Data extracted from a collection
————————

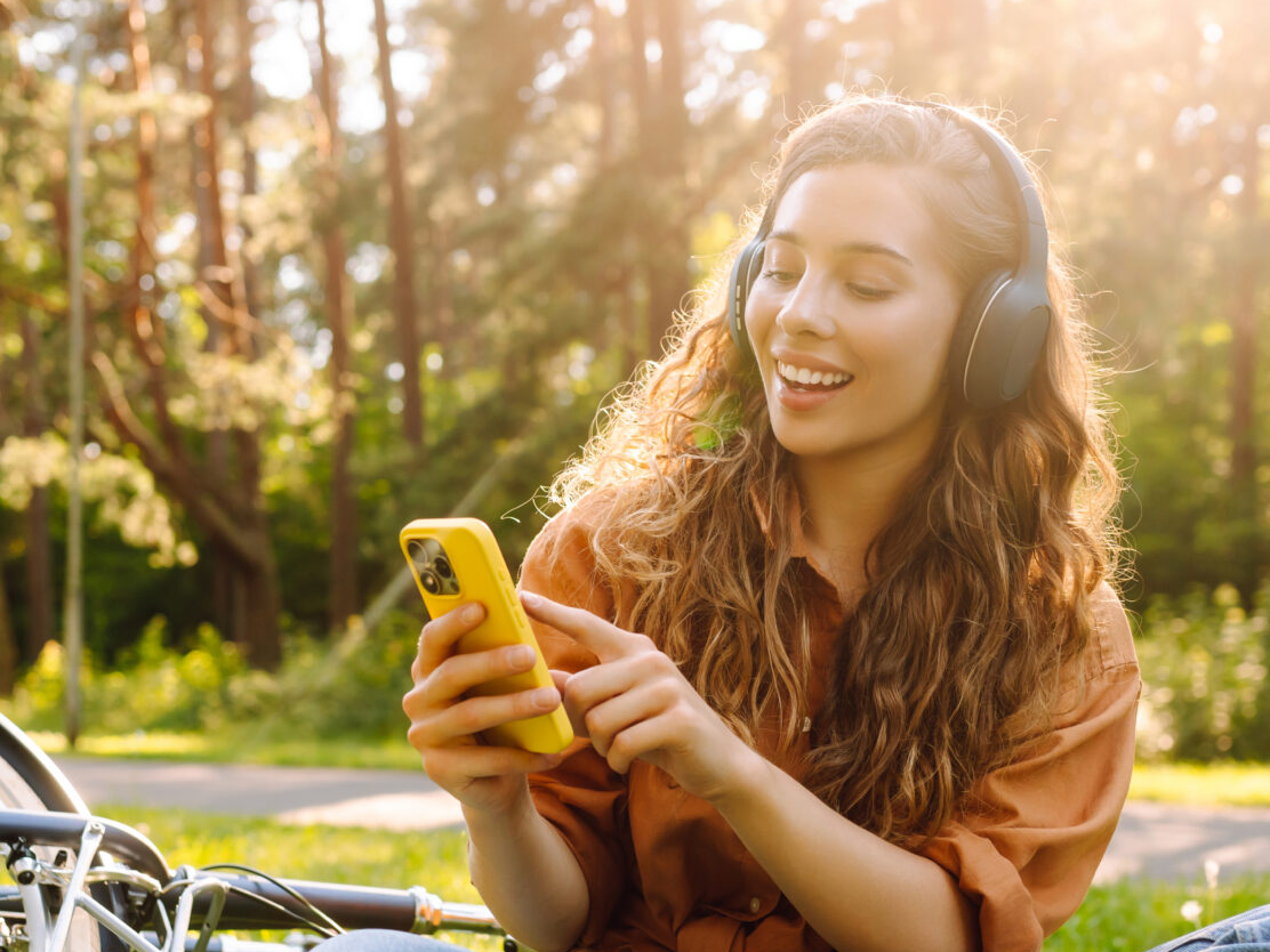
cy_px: 675
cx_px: 557
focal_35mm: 62
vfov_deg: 23.5
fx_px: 2275
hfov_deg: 31.2
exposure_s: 1/400
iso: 320
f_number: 2.2
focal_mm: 35
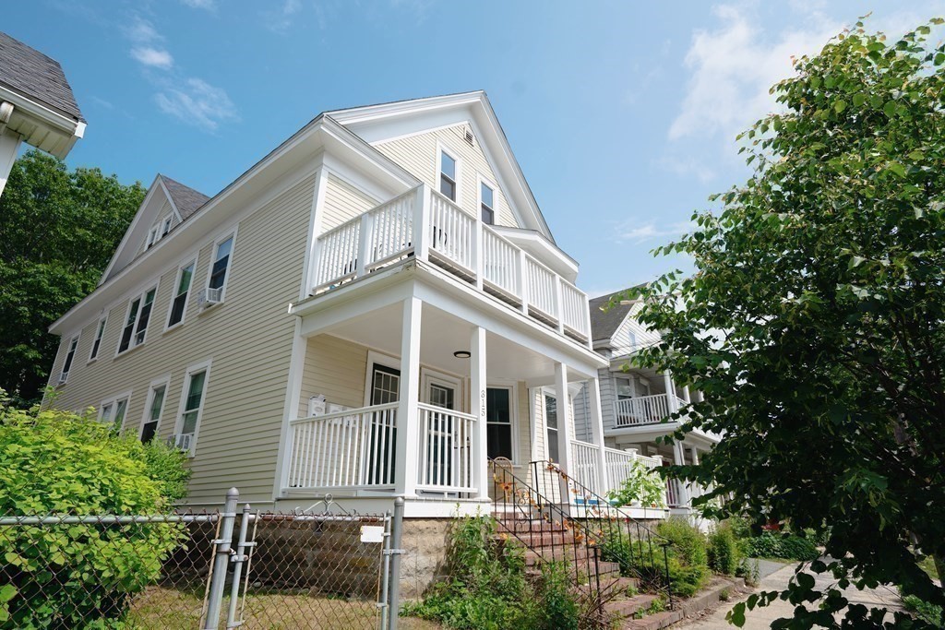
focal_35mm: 19
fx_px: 499
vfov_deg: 64.6
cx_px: 472
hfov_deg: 86.9
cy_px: 315
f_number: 5
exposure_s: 1/800
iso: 100
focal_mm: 19
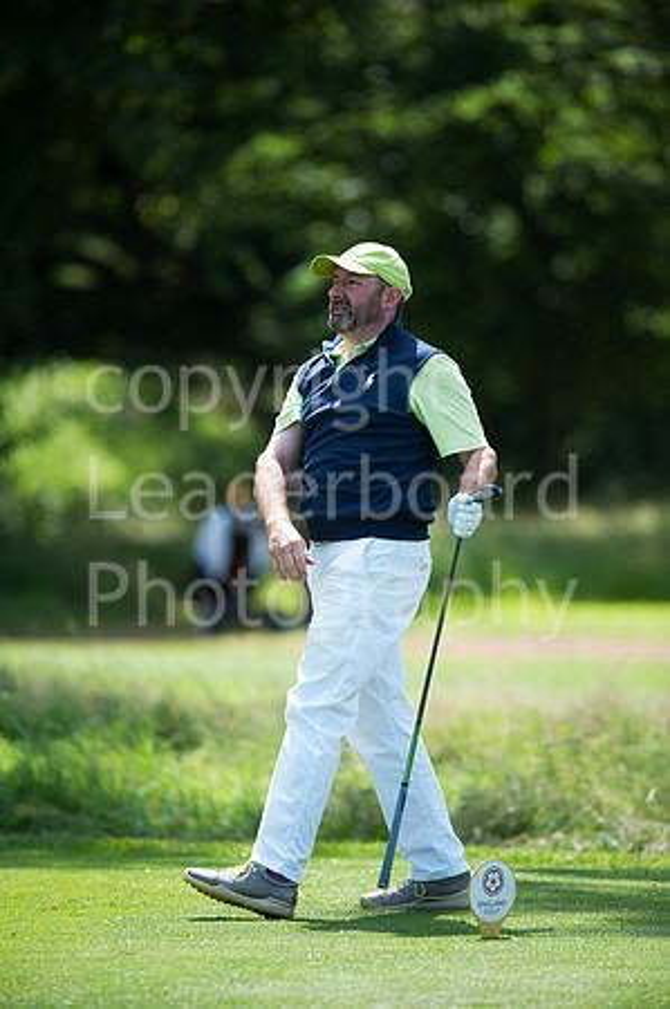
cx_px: 335
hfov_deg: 4.6
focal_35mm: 300
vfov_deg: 6.9
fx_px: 8394
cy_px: 504
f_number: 4.5
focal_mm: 300
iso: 320
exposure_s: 1/800
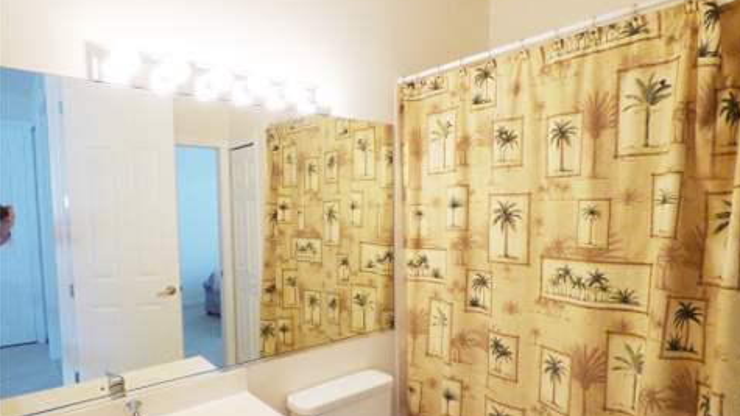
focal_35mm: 22
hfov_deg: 81.2
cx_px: 372
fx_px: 432
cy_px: 245
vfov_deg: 51.2
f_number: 3.5
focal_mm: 3.58
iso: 400
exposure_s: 1/50
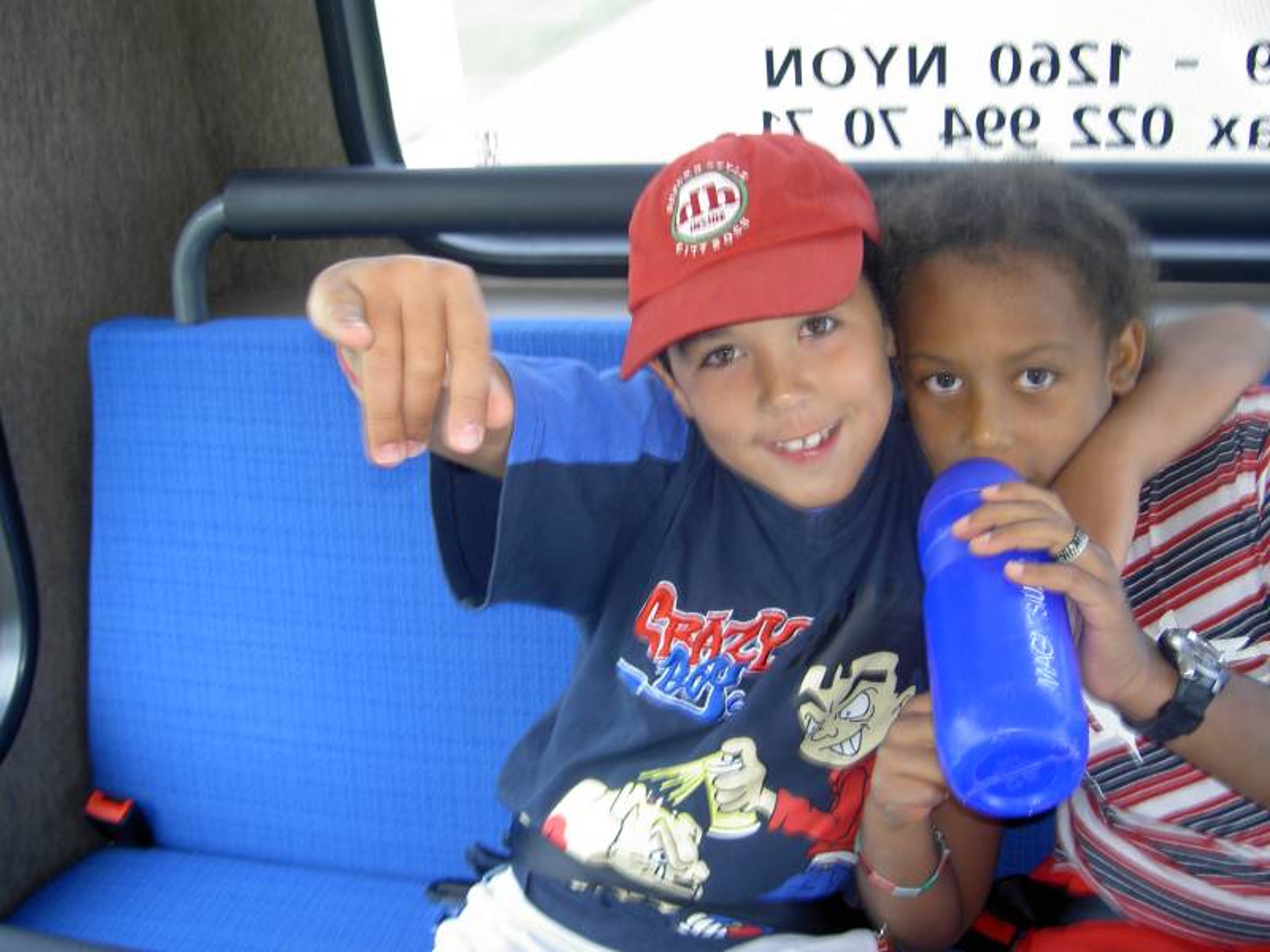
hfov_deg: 47.9
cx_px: 635
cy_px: 476
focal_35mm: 39
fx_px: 1431
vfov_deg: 36.8
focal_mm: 8
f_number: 2.8
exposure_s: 1/60
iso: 100
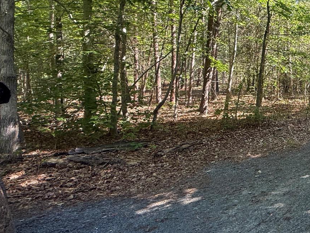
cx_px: 363
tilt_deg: -3.2
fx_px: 296
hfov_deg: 40.7
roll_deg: -1.9
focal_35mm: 33
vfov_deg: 42.8
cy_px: 97
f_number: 2.2
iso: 64
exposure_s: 1/132
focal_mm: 2.22
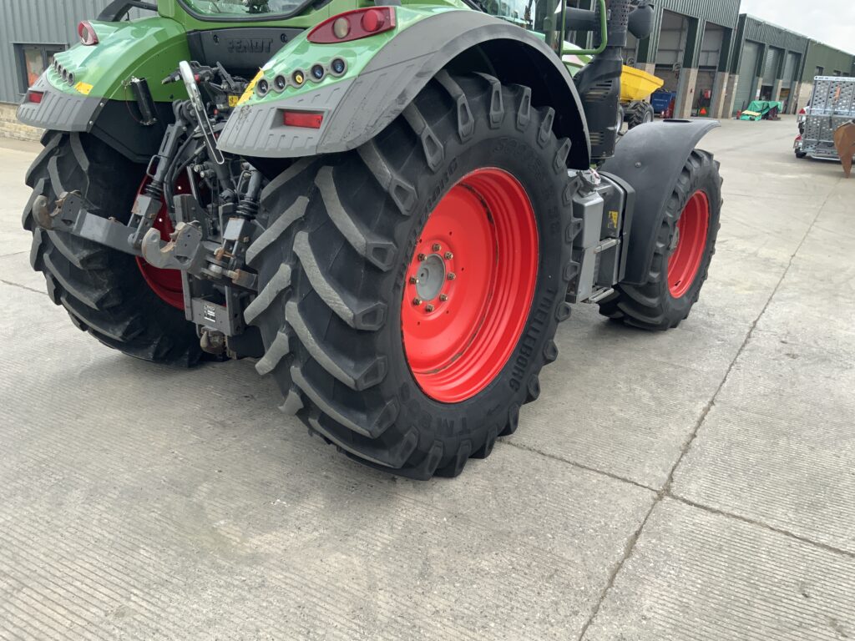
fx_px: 716
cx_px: 428
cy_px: 320
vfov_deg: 48.2
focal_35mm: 29
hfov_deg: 61.7
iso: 16
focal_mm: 3
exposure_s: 1/287
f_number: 1.8
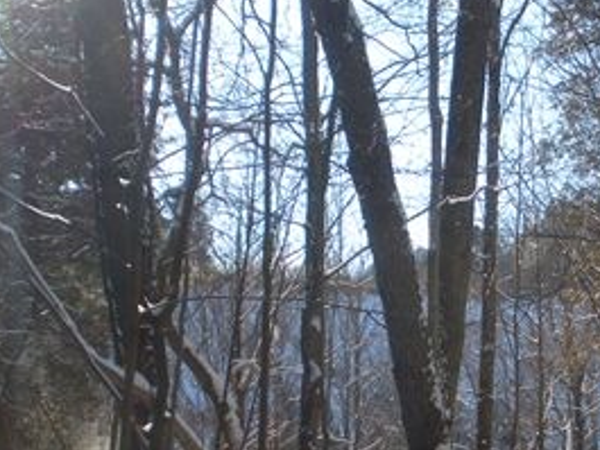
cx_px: 446
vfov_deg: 16.9
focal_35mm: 87
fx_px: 1509
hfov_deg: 22.3
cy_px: 310
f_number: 3.5
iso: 64
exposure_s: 1/446
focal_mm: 6.3
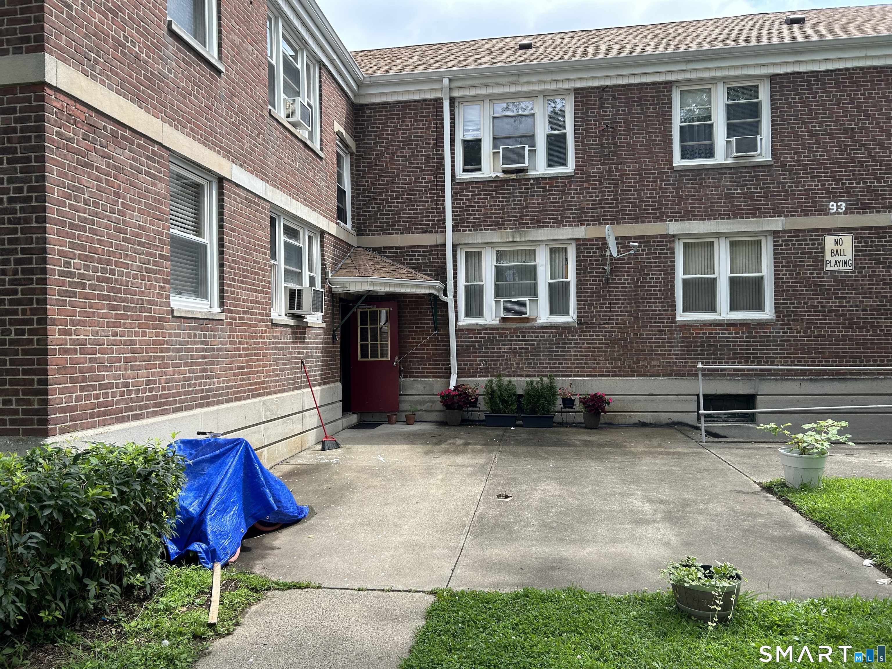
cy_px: 334
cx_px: 446
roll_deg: +1.9
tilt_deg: +1.1
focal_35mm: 26
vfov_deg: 53.1
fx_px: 670
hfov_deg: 67.3
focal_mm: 5.7
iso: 50
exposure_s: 1/1183
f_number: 1.5
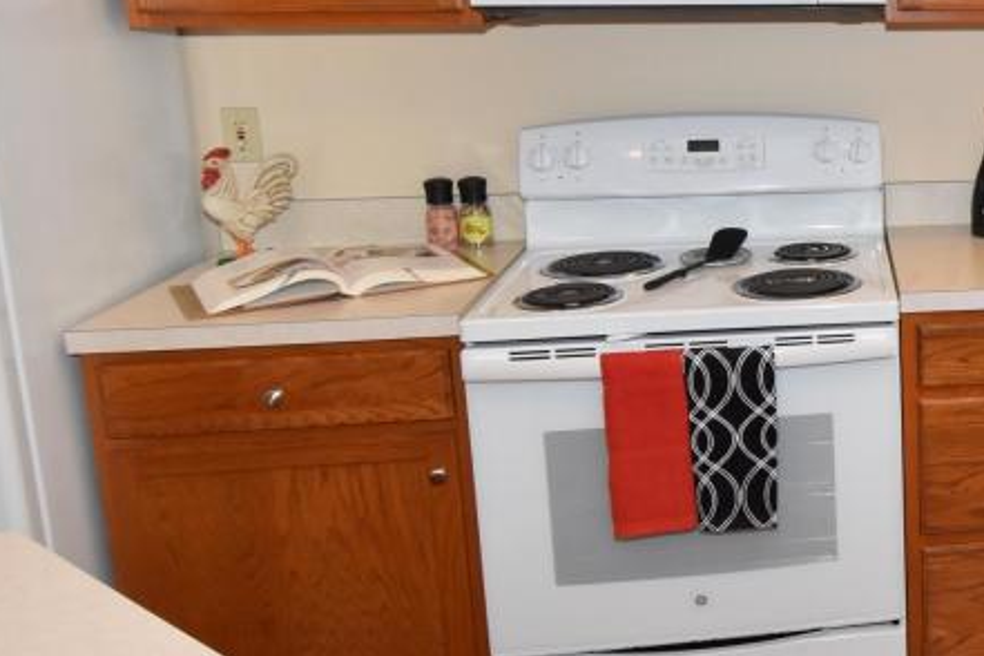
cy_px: 232
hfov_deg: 35.5
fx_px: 1285
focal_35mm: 47
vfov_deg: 28.5
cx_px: 1093
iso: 800
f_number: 5.6
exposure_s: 1/125
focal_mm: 12
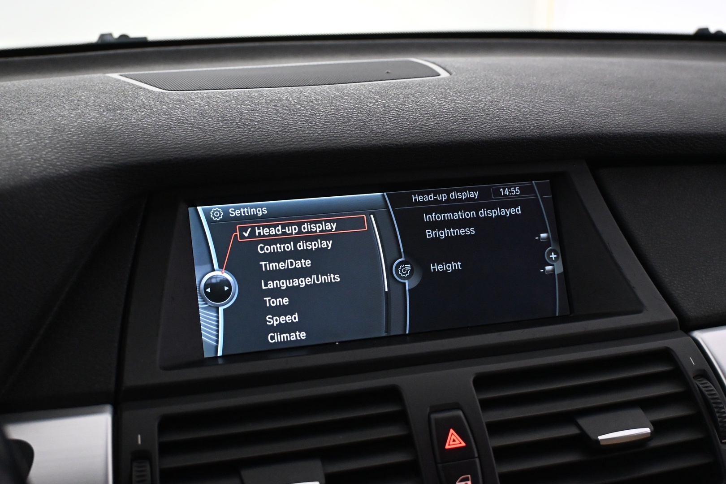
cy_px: 242
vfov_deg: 27.7
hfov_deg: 40.5
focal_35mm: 49
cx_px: 363
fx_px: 983
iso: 3600
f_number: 5
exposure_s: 1/60
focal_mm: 32.5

————————

• TASK BRIEF
Exactly as written above, retype the lines starting at the one holding "f_number: 4.5" and ending at the one holding "exposure_s: 1/1183", both included, but not the pictures.

• TASK SOLUTION
f_number: 4.5
focal_mm: 300
iso: 320
exposure_s: 1/800
focal_35mm: 22
hfov_deg: 81.2
cx_px: 372
fx_px: 432
cy_px: 245
vfov_deg: 51.2
f_number: 3.5
focal_mm: 3.58
iso: 400
exposure_s: 1/50
hfov_deg: 47.9
cx_px: 635
cy_px: 476
focal_35mm: 39
fx_px: 1431
vfov_deg: 36.8
focal_mm: 8
f_number: 2.8
exposure_s: 1/60
iso: 100
cx_px: 363
tilt_deg: -3.2
fx_px: 296
hfov_deg: 40.7
roll_deg: -1.9
focal_35mm: 33
vfov_deg: 42.8
cy_px: 97
f_number: 2.2
iso: 64
exposure_s: 1/132
focal_mm: 2.22
fx_px: 716
cx_px: 428
cy_px: 320
vfov_deg: 48.2
focal_35mm: 29
hfov_deg: 61.7
iso: 16
focal_mm: 3
exposure_s: 1/287
f_number: 1.8
cx_px: 446
vfov_deg: 16.9
focal_35mm: 87
fx_px: 1509
hfov_deg: 22.3
cy_px: 310
f_number: 3.5
iso: 64
exposure_s: 1/446
focal_mm: 6.3
cy_px: 334
cx_px: 446
roll_deg: +1.9
tilt_deg: +1.1
focal_35mm: 26
vfov_deg: 53.1
fx_px: 670
hfov_deg: 67.3
focal_mm: 5.7
iso: 50
exposure_s: 1/1183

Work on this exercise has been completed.